Yüz yıl boyunca “tek tip” insan istendi.
Düşünmeyen, sorgulamayan, sevmeyen, bağ kurmayan…
Yani bir robot kadar programlı, bir hayvan kadar serbest…
Ama bir insan kadar yalnız.

Köyde cemaat vardı, şehirde kalabalık oldu.
Sohbet vardı, şimdi yalnızlık var.
Selam vardı, şimdi “görmemek” var.
Toplum, bireycilik uğruna parçalandı.
Her birey “özgür” ama kimse maalesef yalnız kendine özel bir niteliği olan, kopya olmayan, orijinal, taklit olmayan değil artık.
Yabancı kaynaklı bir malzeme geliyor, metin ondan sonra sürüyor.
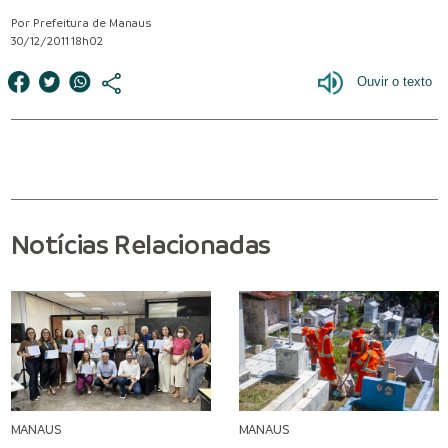
Por Prefeitura de Manaus
30/12/2011 18h02
Notícias Relacionadas
MANAUS
MANAUS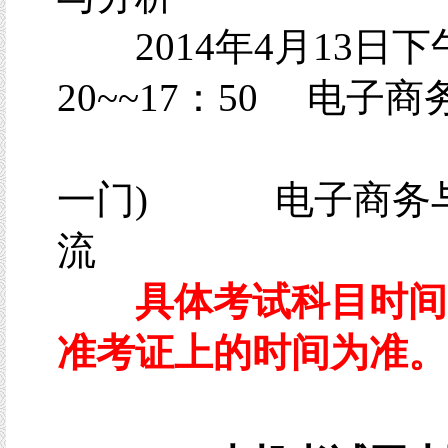
2014年4月13日下
20~~17：50 电子
(任
一门) 电子商务
流
具体考试科目时间
准考证上的时间为准。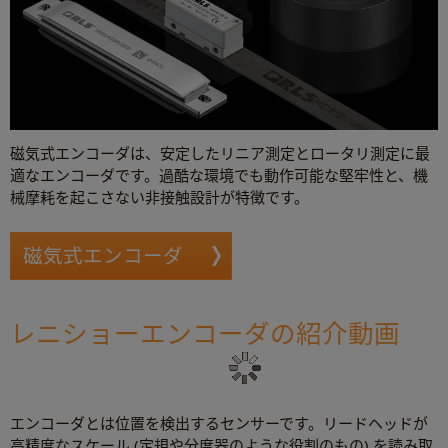
磁気式エンコーダは、安定したリニア測定とロータリ測定に最
適なエンコーダです。過酷な環境でも動作可能な堅牢性と、機
械摩耗を起こさない非接触設計が特徴です。
磁気式エンコーダ
レニショーエンコーダの紹介動画
エンコーダとは位置を検出するセンサーです。リードヘッドが
高精度なスケール (定規や分度器のような役割のもの) を読み取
SONUÇ: BİR NESLİ DEĞİL, BİR MEDENİYETİ YİTİRDİK

Yüz yıl boyunca;

Hem aklımızı batının bilgisine,

Hem kalbimizi modernizmin bitişine ve tukenişine,

Hem geleceğimizi ideolojilere kurban verdik.

Ve şimdi, geçmişi olmayan bir millet gibi köksüz,
Değeri olmayan bir toplum gibi sessiz,
Kimliği olmayan bir nesil gibi kişisiz yaşıyoruz.

KISSADAN HİSSE: DİRİLİŞ, YENİDEN İNŞAYLA BAŞLAR

Yıkım büyükse, inşa daha büyük olmalı.
Önce kimlik, sonra kişilik, sonra aidiyet…
Bu topraklar tekrar yeşerecekse;
Kur’an’la, imanla, tefekkürle ve tevazu ile yeşerecek.

Yüz yıl, bir son değil.
Belki de bir uyanışın eşiği.
Ama önce biz uyanmalıyız.
Sadece rejimi değil;
İçimizdeki ölü ruhları,
Korkak bakışları,
Satılmış fikirleri de değiştirmeliyiz.